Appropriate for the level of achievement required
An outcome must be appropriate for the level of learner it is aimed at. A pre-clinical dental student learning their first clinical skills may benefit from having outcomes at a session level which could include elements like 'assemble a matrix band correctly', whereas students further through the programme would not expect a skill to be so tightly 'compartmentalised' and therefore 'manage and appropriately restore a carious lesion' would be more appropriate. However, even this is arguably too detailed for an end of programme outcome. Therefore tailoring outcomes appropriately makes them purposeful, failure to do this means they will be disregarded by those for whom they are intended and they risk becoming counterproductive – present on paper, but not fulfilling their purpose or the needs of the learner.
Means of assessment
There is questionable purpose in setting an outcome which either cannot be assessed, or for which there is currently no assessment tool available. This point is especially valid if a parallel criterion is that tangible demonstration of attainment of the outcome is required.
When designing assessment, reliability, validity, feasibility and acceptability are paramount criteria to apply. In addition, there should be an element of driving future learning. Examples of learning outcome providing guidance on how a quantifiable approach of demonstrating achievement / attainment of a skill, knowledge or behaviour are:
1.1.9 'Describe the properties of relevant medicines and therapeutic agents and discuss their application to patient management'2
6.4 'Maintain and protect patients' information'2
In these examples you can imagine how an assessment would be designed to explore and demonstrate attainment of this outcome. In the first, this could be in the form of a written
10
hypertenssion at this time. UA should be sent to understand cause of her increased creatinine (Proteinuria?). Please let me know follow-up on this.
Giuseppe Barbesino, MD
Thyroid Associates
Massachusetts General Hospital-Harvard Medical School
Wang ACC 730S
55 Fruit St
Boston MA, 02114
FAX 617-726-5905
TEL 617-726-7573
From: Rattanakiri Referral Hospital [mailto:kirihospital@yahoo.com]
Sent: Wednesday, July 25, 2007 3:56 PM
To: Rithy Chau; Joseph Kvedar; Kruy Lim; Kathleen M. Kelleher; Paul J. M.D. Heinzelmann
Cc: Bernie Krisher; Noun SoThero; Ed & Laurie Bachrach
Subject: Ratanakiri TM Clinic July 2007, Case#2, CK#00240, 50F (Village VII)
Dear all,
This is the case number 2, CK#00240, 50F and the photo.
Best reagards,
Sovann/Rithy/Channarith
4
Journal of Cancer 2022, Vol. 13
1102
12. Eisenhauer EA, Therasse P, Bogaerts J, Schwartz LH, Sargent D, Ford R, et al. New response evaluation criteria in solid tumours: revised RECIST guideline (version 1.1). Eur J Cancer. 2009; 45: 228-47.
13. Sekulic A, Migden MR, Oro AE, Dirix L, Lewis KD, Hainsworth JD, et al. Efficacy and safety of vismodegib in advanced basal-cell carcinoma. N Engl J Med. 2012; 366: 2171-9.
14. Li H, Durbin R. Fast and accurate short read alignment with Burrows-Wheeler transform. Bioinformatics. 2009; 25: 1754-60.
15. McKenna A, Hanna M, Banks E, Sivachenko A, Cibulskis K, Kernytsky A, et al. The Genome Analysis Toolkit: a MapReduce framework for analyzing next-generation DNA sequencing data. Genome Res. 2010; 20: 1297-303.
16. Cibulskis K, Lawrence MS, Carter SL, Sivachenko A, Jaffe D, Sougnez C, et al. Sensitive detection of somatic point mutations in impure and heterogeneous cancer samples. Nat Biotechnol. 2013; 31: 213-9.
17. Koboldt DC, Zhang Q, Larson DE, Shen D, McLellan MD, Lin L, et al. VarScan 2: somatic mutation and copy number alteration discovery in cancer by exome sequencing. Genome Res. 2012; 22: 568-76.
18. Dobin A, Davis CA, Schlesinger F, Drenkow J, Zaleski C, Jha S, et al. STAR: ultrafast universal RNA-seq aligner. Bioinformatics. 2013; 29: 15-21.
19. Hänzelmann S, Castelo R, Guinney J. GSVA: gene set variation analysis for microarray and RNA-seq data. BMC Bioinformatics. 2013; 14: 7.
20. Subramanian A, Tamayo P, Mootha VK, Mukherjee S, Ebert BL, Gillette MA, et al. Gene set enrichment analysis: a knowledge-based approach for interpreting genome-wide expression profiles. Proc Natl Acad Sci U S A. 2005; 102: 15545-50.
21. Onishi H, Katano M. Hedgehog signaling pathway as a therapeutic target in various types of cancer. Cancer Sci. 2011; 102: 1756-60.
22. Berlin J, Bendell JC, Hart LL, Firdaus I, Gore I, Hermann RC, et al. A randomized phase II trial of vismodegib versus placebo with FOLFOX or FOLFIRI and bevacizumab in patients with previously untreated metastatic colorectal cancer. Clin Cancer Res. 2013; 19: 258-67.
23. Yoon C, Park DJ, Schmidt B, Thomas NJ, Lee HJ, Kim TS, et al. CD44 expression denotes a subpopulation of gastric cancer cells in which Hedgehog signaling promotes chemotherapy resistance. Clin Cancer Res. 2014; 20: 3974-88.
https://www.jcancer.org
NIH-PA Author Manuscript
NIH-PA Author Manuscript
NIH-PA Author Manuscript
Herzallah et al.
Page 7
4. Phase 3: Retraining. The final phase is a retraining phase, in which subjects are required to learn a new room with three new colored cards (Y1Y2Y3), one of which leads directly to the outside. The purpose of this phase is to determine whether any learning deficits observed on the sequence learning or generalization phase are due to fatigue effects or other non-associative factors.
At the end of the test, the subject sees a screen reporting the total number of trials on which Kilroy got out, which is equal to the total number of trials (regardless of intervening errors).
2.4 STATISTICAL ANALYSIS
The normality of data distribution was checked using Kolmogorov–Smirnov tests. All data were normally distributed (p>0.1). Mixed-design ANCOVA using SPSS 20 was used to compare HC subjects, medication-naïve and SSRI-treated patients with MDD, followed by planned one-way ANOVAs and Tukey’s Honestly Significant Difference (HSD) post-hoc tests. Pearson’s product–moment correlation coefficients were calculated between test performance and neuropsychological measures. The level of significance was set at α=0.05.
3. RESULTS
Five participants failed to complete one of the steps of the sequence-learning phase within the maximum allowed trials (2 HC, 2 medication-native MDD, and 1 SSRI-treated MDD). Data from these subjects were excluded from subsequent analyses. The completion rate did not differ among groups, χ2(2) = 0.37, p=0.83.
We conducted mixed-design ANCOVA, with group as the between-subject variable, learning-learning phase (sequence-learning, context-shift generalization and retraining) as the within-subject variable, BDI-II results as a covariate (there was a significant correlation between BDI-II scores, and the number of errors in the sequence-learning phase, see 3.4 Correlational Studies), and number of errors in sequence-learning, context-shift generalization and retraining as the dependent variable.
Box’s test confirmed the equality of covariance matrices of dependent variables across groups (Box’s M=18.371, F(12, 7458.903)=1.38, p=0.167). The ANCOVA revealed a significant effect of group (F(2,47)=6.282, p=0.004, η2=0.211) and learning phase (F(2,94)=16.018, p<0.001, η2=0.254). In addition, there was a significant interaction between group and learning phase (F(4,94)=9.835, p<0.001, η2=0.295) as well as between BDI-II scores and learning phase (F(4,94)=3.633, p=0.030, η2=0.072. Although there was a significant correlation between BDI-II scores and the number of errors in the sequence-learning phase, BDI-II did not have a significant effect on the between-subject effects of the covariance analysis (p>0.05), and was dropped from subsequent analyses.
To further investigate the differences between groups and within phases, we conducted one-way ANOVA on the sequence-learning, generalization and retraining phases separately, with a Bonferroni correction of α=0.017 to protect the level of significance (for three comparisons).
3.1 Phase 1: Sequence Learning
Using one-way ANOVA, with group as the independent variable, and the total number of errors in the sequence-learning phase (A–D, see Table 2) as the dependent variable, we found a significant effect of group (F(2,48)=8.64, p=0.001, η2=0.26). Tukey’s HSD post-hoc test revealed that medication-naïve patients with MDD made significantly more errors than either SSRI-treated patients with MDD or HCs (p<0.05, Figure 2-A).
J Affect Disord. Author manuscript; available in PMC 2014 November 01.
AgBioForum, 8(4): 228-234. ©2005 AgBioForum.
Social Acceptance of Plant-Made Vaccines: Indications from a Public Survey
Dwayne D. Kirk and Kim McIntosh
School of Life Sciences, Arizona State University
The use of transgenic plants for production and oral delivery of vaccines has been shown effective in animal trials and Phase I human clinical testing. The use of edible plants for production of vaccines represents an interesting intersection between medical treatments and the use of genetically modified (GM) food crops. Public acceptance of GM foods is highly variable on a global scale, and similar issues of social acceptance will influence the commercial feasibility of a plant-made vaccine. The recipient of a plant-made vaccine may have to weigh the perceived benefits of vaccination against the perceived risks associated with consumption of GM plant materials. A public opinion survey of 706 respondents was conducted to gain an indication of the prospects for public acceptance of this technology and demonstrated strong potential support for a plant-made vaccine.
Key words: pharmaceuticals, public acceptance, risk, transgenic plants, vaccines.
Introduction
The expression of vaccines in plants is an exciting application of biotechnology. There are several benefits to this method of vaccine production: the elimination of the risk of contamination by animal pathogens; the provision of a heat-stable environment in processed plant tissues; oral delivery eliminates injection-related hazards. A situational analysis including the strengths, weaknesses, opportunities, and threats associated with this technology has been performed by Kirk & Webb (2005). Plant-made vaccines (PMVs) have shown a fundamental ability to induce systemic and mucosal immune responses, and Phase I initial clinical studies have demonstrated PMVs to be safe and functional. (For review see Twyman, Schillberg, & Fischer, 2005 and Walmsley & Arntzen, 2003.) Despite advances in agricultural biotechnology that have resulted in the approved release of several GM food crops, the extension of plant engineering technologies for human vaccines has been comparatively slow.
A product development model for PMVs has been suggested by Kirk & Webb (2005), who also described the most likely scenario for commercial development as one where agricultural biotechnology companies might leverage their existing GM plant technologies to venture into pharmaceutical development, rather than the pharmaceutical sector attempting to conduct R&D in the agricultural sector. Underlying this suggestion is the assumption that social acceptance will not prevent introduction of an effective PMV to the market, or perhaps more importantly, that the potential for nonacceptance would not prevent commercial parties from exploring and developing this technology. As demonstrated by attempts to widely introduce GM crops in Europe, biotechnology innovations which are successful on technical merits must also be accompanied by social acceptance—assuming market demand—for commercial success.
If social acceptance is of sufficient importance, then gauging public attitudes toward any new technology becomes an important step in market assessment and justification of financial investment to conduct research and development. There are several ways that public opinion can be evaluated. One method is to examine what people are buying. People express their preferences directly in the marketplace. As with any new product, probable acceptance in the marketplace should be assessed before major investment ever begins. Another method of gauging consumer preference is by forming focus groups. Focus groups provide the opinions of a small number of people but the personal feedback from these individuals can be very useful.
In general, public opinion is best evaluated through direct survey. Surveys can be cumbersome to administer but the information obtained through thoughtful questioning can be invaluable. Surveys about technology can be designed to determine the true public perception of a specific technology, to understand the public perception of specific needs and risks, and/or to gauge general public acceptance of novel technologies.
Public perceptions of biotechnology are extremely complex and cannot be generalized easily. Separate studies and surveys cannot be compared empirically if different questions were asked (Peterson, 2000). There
· · · ·
Description of the task
Above are some lines. Repeat exactly, and only, those from the line that has "This is the" through the line that has "15. McKenna A, Hanna".

Result of this task
This is the case number 2, CK#00240, 50F and the photo.
Best reagards,
Sovann/Rithy/Channarith
4
Journal of Cancer 2022, Vol. 13
1102
12. Eisenhauer EA, Therasse P, Bogaerts J, Schwartz LH, Sargent D, Ford R, et al. New response evaluation criteria in solid tumours: revised RECIST guideline (version 1.1). Eur J Cancer. 2009; 45: 228-47.
13. Sekulic A, Migden MR, Oro AE, Dirix L, Lewis KD, Hainsworth JD, et al. Efficacy and safety of vismodegib in advanced basal-cell carcinoma. N Engl J Med. 2012; 366: 2171-9.
14. Li H, Durbin R. Fast and accurate short read alignment with Burrows-Wheeler transform. Bioinformatics. 2009; 25: 1754-60.
15. McKenna A, Hanna M, Banks E, Sivachenko A, Cibulskis K, Kernytsky A, et al. The Genome Analysis Toolkit: a MapReduce framework for analyzing next-generation DNA sequencing data. Genome Res. 2010; 20: 1297-303.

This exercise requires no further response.